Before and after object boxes
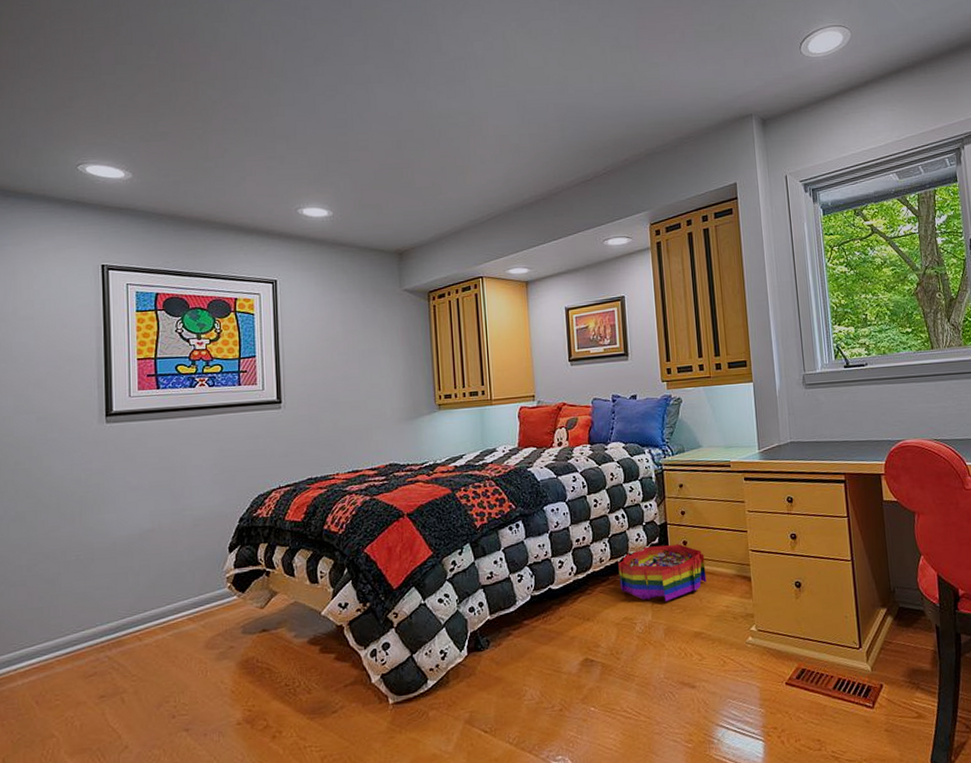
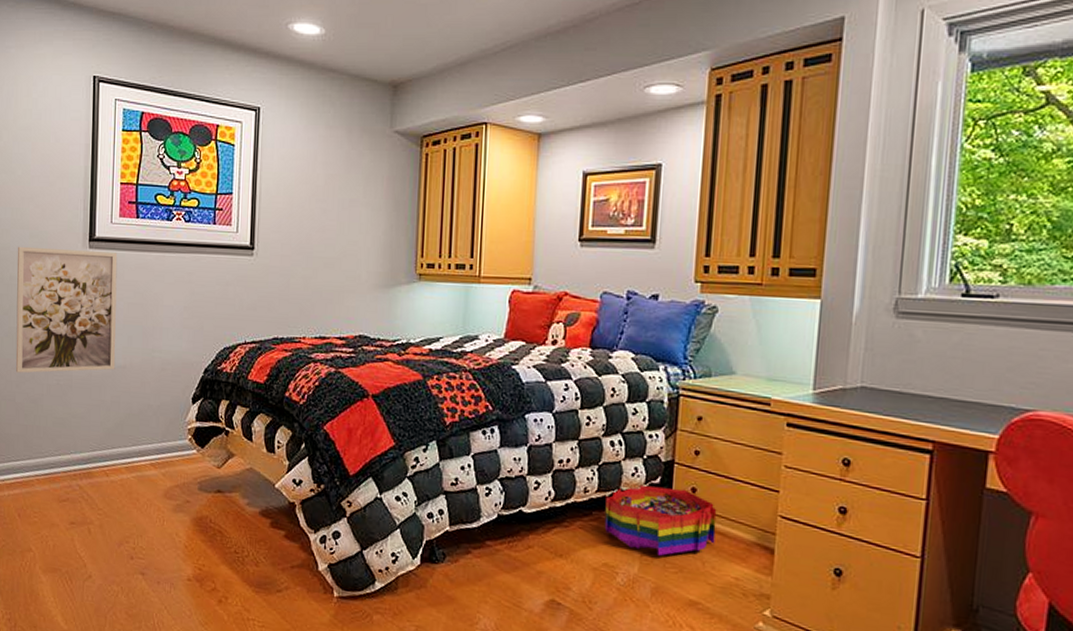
wall art: none [22,423,143,556] -> present [15,246,118,373]

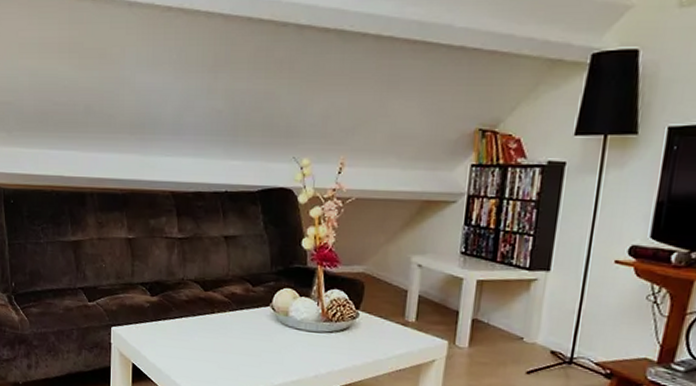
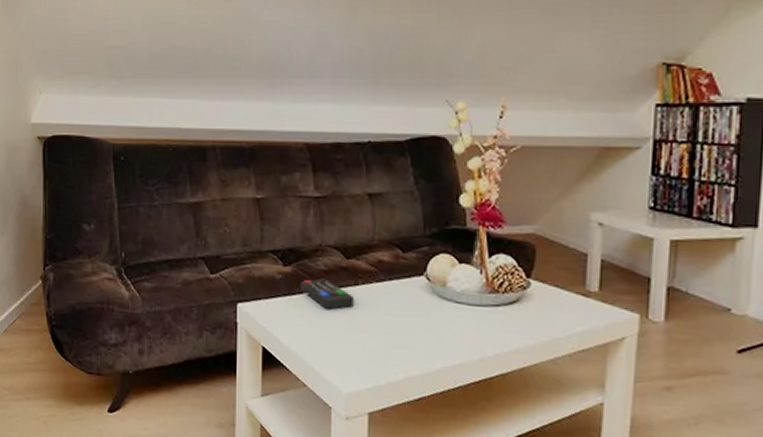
remote control: none [164,307,211,333] -> present [299,278,355,309]

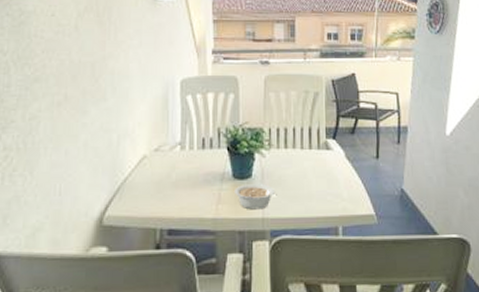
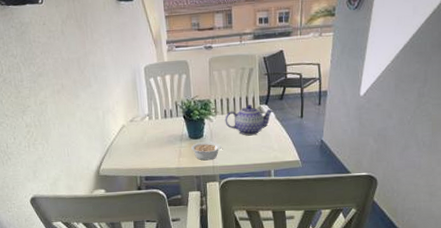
teapot: none [281,137,343,179] -> present [225,104,273,136]

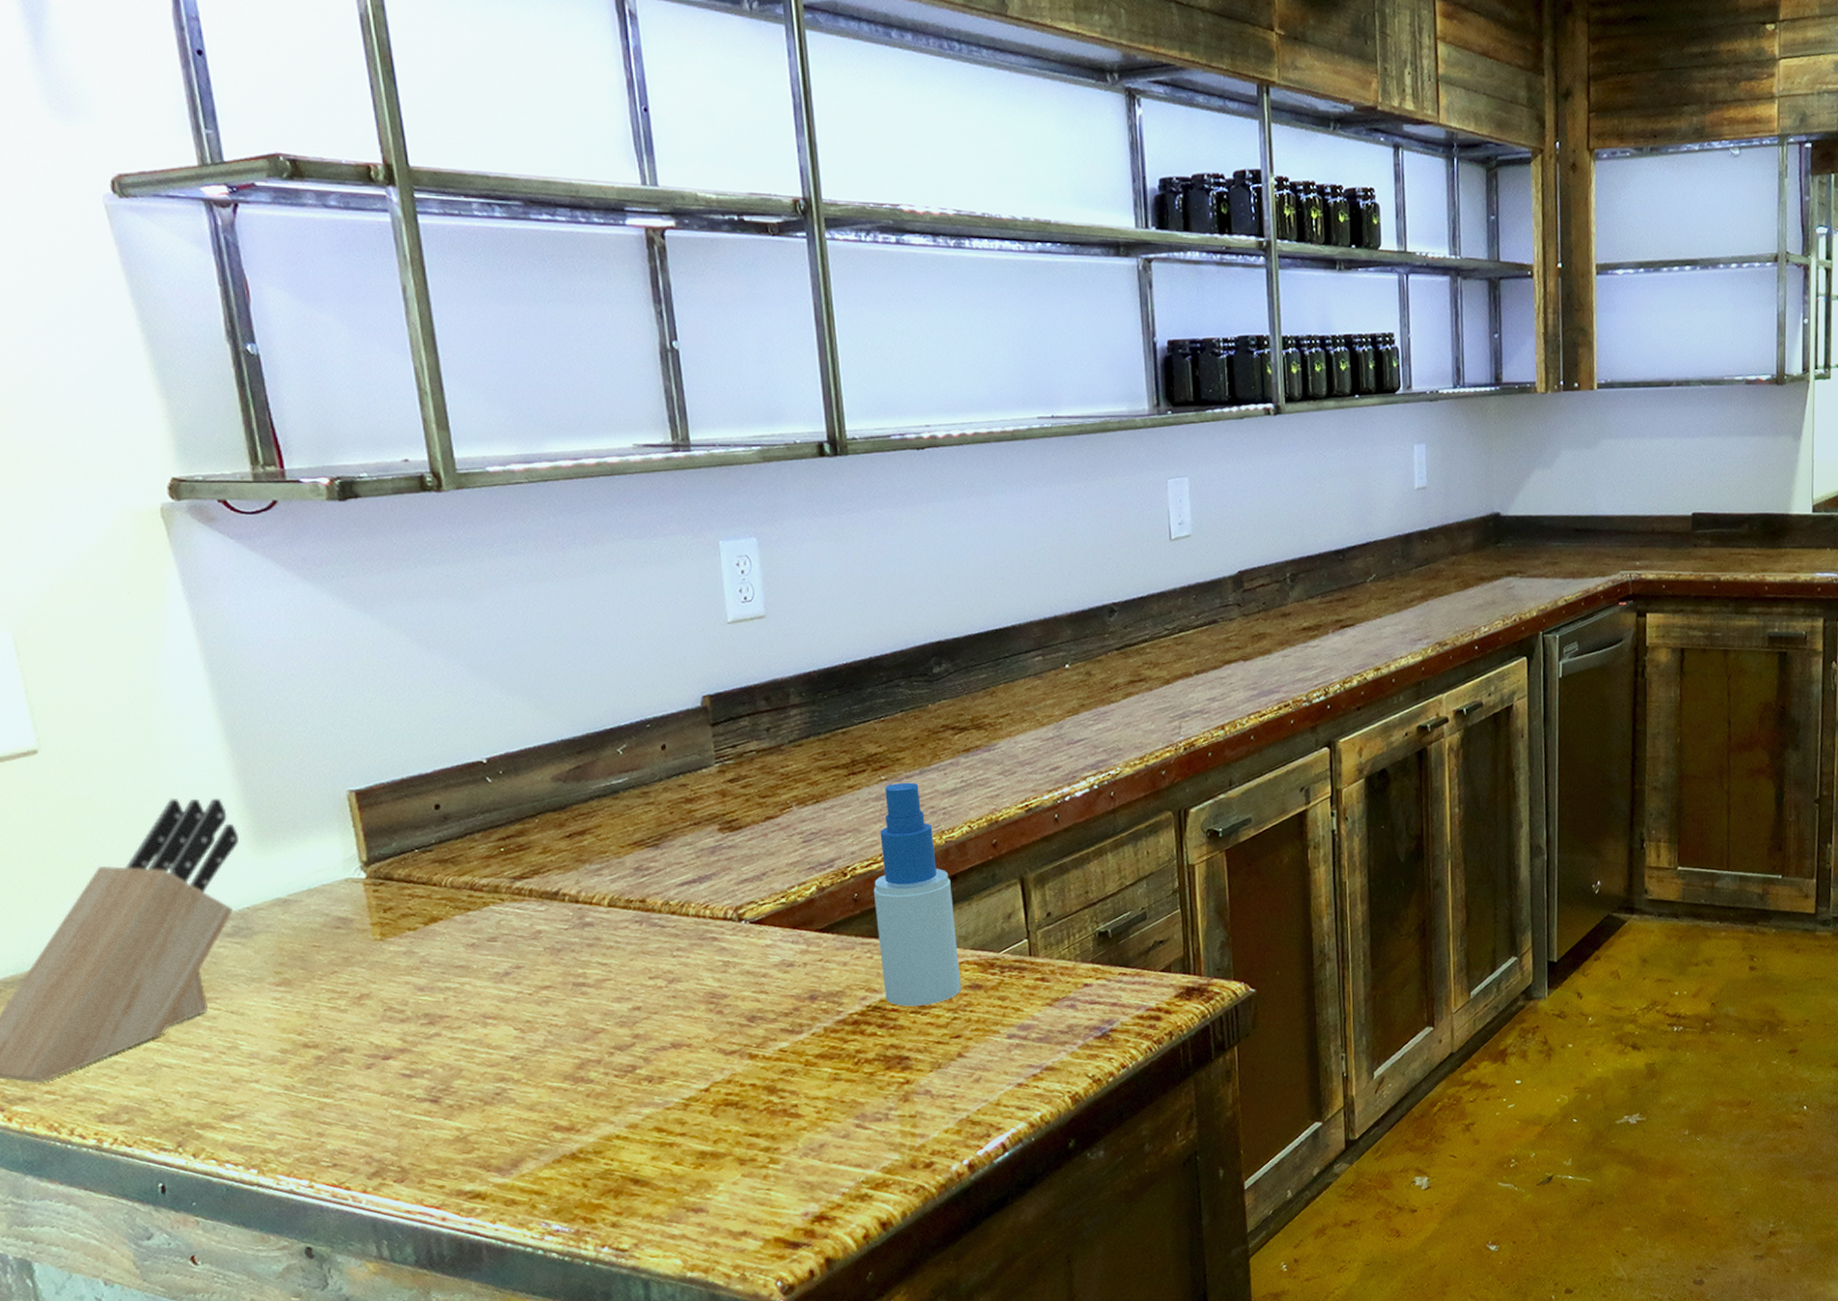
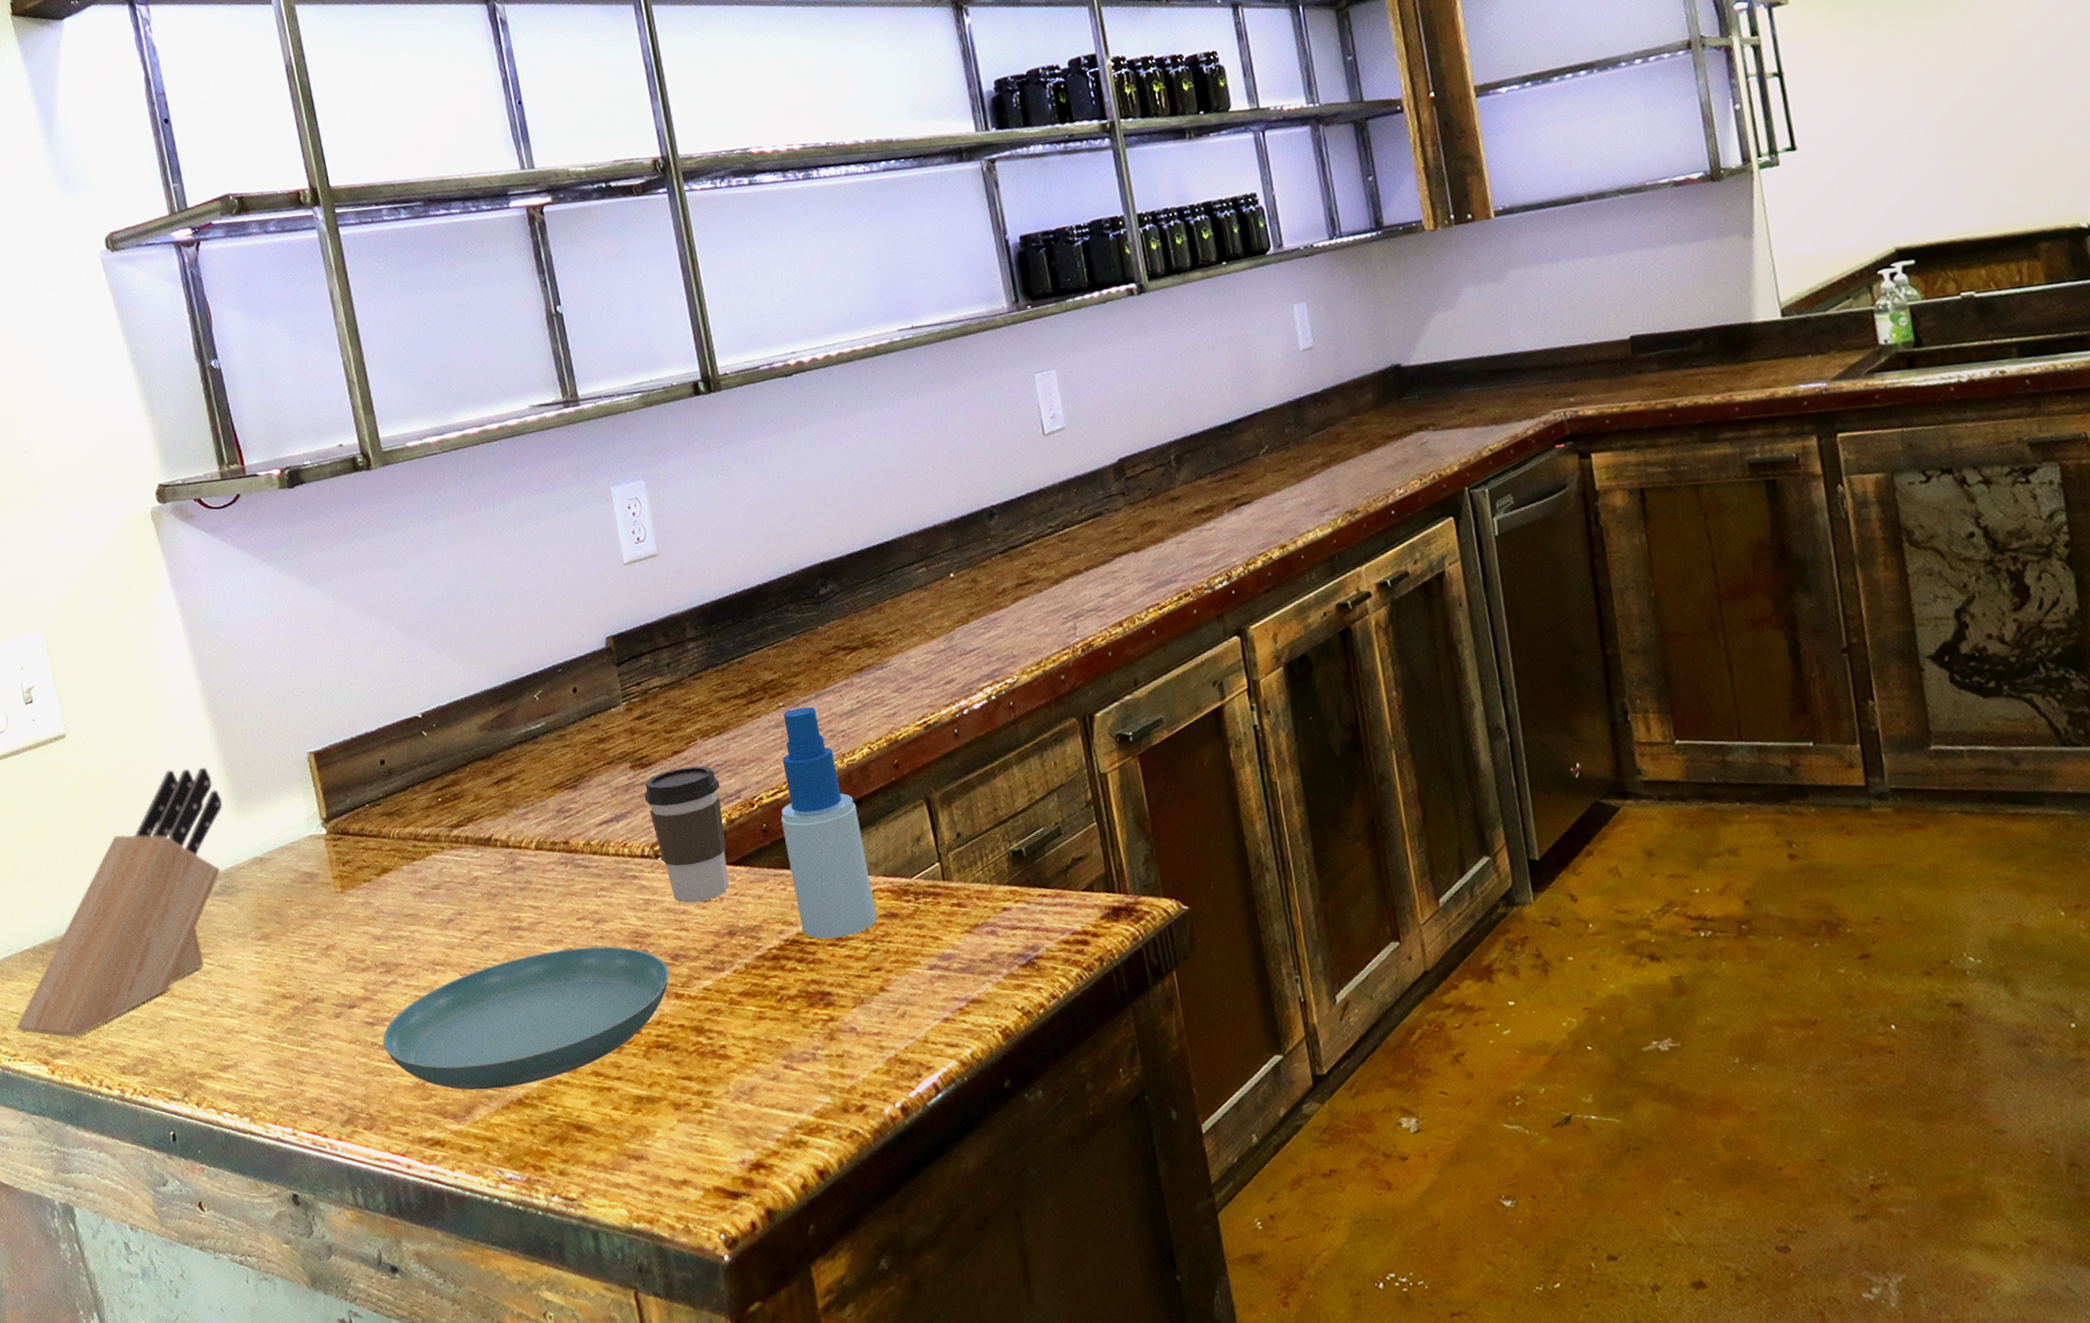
saucer: none [421,1005,744,1144] -> present [383,946,669,1090]
coffee cup: none [731,833,814,967] -> present [644,766,729,904]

▶ WORK ORDER:
The answer must be an exact copy of the records, with no images in it.

▶ ANSWER TO THIS EXERCISE:
wall art: none [22,423,143,556] -> present [15,246,118,373]

remote control: none [164,307,211,333] -> present [299,278,355,309]

teapot: none [281,137,343,179] -> present [225,104,273,136]

saucer: none [421,1005,744,1144] -> present [383,946,669,1090]
coffee cup: none [731,833,814,967] -> present [644,766,729,904]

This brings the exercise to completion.